Dernier ingrédient de ce trio de l'enfer, dites-vous que TOUT est important. Rendons grâce au contrôle continu pour ce merveilleux effet sur les nerfs des lycéens de France. La moindre de vos erreurs, le moindre écart, le plus petit foirage, même à une interro merdique coef 0.1 que votre prof de philo a pondue dix minutes avant de rentrer en classe parce qu'il est toujours bourré de son jeudi à faire la tournée des cafés philo et des cafés pas forcément philo, et des pubs de la rue de la Rép, et de la discothèque le Mouv', et du Select juste à côté, même cette interro toute pourrie dont vous devriez vous foutre comme de la marque des slips kangourou du proviseur, cette interro est IMPORTANTE. Parce qu'elle compte pour le bac.

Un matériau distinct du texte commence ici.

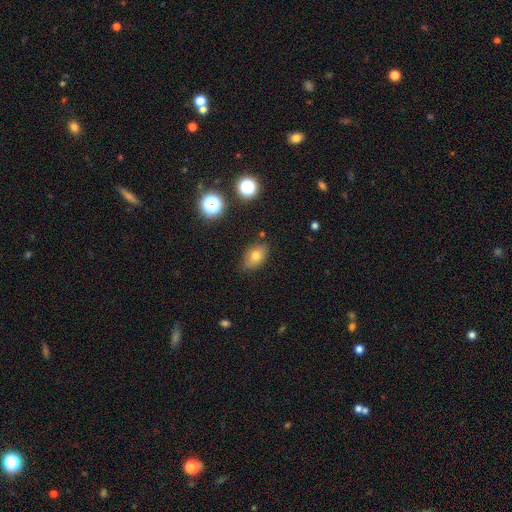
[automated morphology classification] Q: Smooth or featured?
A: smooth (73%); runner-up: star or artifact (14%)
Q: How rounded?
A: in between (81%); runner-up: round (18%)
Q: Merging?
A: none (79%); runner-up: minor disturbance (15%)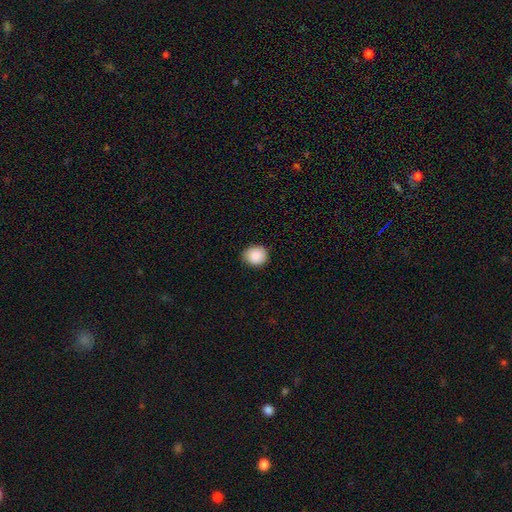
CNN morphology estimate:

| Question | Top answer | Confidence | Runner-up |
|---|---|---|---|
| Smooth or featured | smooth | 88% | star or artifact (8%) |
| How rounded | round | 79% | in between (20%) |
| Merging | none | 86% | minor disturbance (11%) |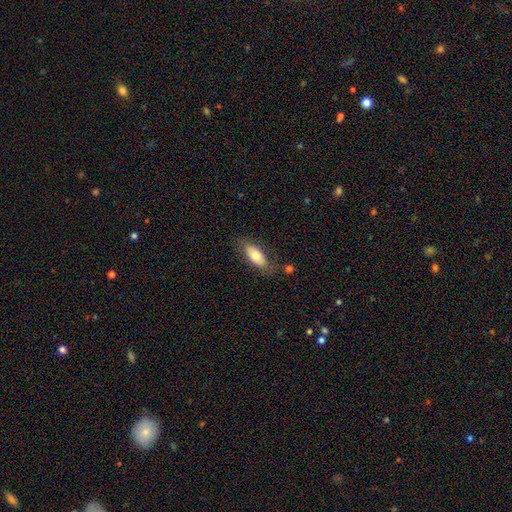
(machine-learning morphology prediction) Overall: smooth (69%). How rounded: in between (82%). Merging: none (76%).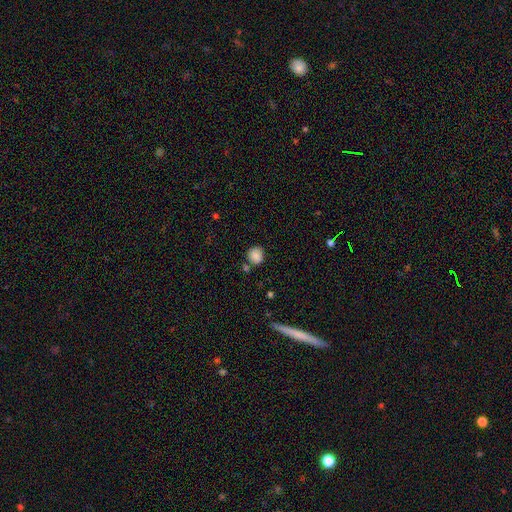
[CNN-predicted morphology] smooth 85%, star or artifact 9%, featured or disk 5%. Down the decision tree: how rounded — round (81%); merging — none (75%).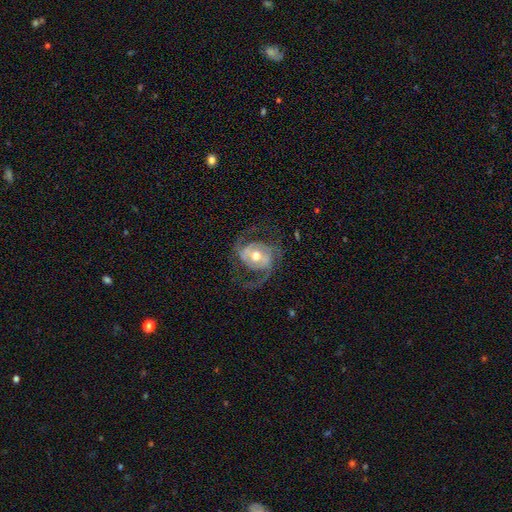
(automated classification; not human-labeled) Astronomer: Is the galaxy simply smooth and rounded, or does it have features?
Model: featured or disk — 87%.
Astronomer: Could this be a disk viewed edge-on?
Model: no — 97%.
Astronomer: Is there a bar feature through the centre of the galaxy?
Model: weak — 39% (runner-up: no, 36%).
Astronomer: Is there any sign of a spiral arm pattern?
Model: yes — 95%.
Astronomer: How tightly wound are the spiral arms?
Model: medium — 51% (runner-up: loose, 31%).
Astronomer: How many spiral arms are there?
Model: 2 — 78%.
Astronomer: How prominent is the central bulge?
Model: moderate — 72%.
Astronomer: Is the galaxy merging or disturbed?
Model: none — 66%.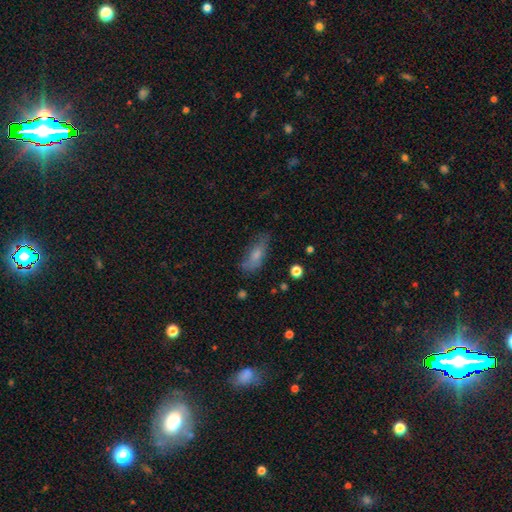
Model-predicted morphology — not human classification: Smooth or featured? Predicted: smooth (p=0.69). How rounded? Predicted: in between (p=0.68). Merging? Predicted: none (p=0.58).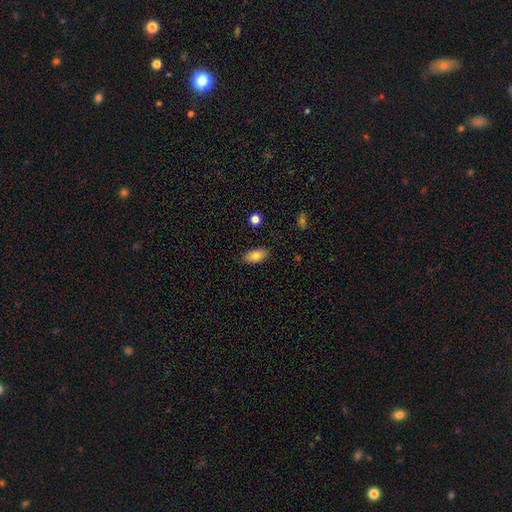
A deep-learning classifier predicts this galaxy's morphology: Overall: smooth (81%). How rounded: in between (92%). Merging: none (86%).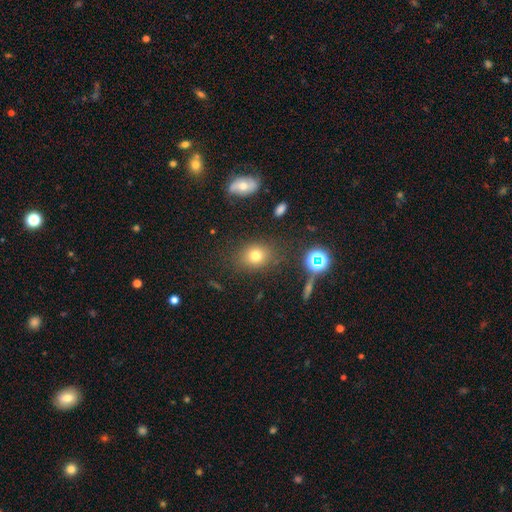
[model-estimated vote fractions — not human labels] The model was most divided on "how rounded": round: 59%, in between: 40%, cigar-shaped: 1%. More confident: merging — none (80%); smooth or featured — smooth (72%).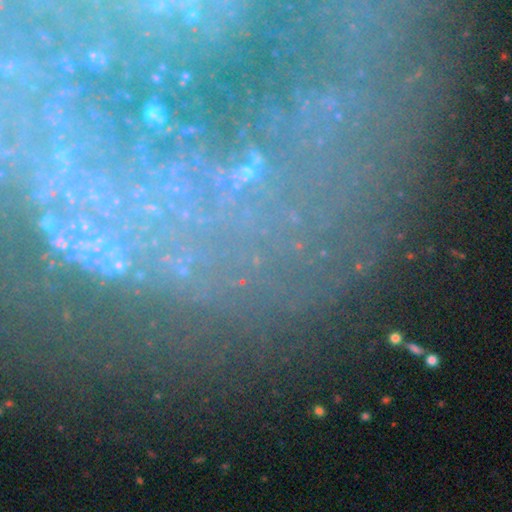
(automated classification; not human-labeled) Overall: star or artifact (52%; featured or disk 32%).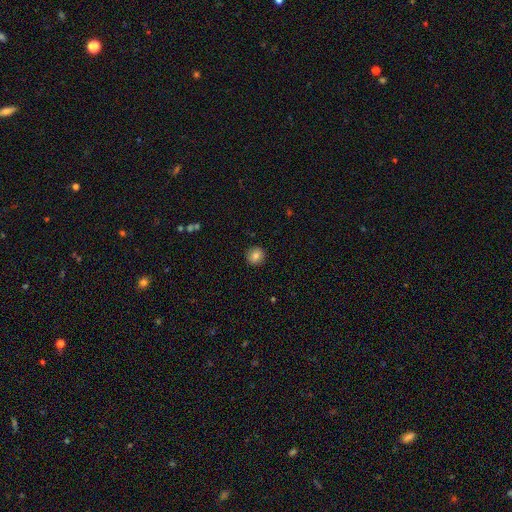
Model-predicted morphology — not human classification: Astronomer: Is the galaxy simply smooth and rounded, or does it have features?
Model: smooth — 81%.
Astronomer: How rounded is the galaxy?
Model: round — 91%.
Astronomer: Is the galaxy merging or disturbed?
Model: none — 91%.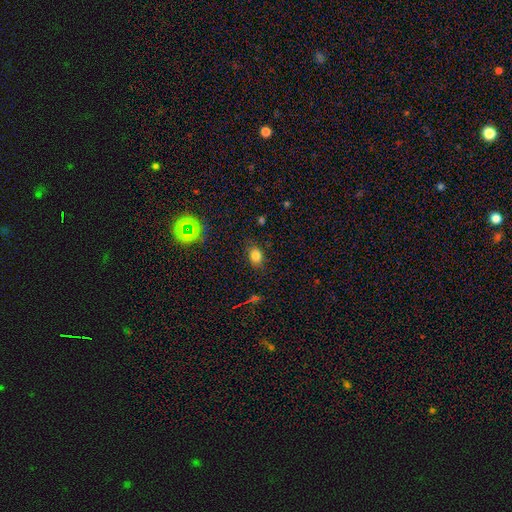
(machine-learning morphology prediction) smooth_or_featured: smooth (p=0.77) [alt: star or artifact p=0.15]
how_rounded: in between (p=0.62) [alt: round p=0.37]
merging: none (p=0.81) [alt: minor disturbance p=0.14]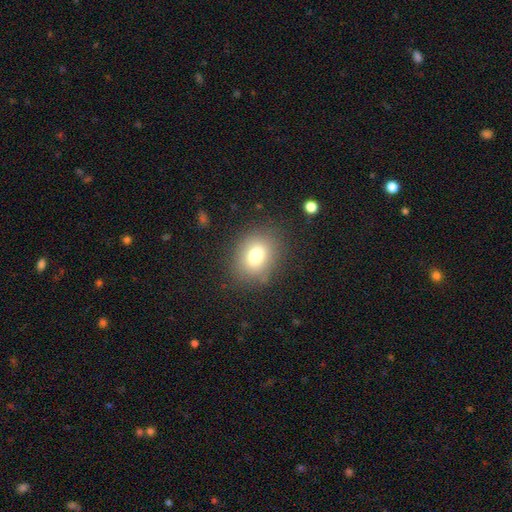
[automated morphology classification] A smooth galaxy with no disk features (76%) that is round (52%).

Vote fractions:
- Smooth or featured? smooth: 76% / star or artifact: 13% / featured or disk: 12%
- How rounded? round: 52% / in between: 47% / cigar-shaped: 1%
- Merging? none: 82% / minor disturbance: 11% / major disturbance: 5% / merger: 2%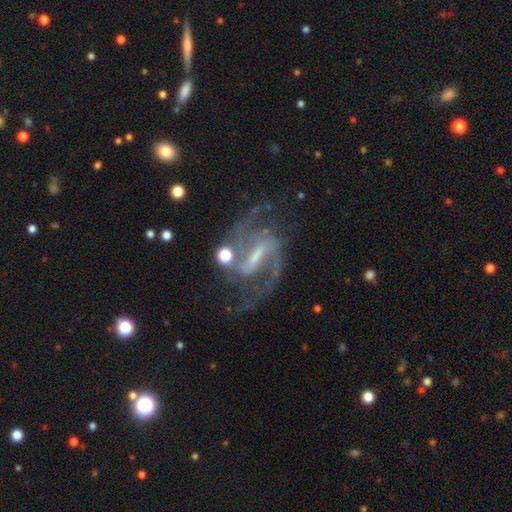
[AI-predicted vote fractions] Overall: featured or disk (91%). Edge-on disk: no (97%). Bar: strong (55%; weak 38%). Spiral arms: yes (98%). Spiral arm count: 2 (88%). Spiral winding: medium (61%; loose 22%). Bulge size: small (49%; moderate 25%). Merging: none (69%).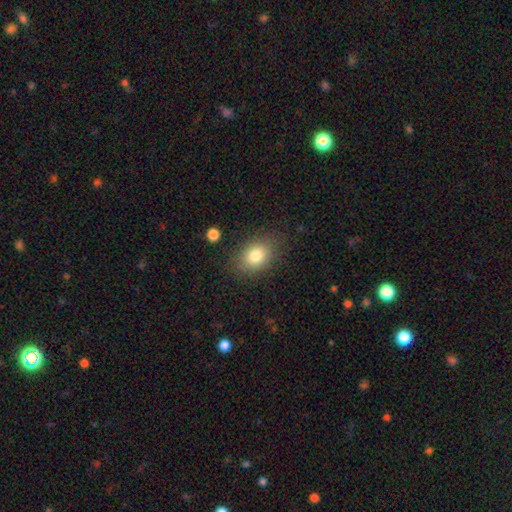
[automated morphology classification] Q: Smooth or featured?
A: smooth (81%); runner-up: featured or disk (10%)
Q: How rounded?
A: in between (69%); runner-up: round (30%)
Q: Merging?
A: none (81%); runner-up: minor disturbance (13%)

Tout compte.  Alors certes, avec la réforme, vous avec un peu moins la pression de l'épreuve, mais en fait vous avez juste la pression tout le temps. Du coup, toute la classe s'est changée en une bande de hyènes assoifées qui viennent mendier des demi-points à la prof de géo à la fin du cours, voire en un syndicats genre 60 millions de consommateurs qui assiéger la prof stagiaire de français, parents à l'appui, pour lui aboyer des « Qu'est-ce que c'est que ces notes que vous mettez, madame ? C'est pas bon, faut vous reprendre sinon on va porter plainte. » On parlait un peu plus haut du genre d'adultes que vous deviendrez plus tard. Il vaut mieux respecter les gens, ou bien avoir son bac ? Demandez pas à vos parents, ils ont pas la réponse que j'aimerais entendre. À la rigueur, devenez un peu fourbes, c'est de bonne guerre. Par exemple, vous pouvez tanner toute l'année la prof d'anglais pour qu'elle vous note sur le niveau LVB, parce que vous avez mis anglais comme deuxième langue à l'inscription au bac, ça c'est bien vrai. Mais après, vous êtes pas obligé de réclamer à votre prof d'espagnol qu'il vous note en LVA, faut pas déconner non plus. Voilà, y a pas de petits profits. Comme ça, tout le monde soupçonne tout le monde d'être soit des menteurs, soit des enfoirés, et ça contribue à mettre une super ambiance propice au foirage de chacun dans son coin. C'est quoi, le slogan, déjà ? Ah oui, "L'école de la confiance".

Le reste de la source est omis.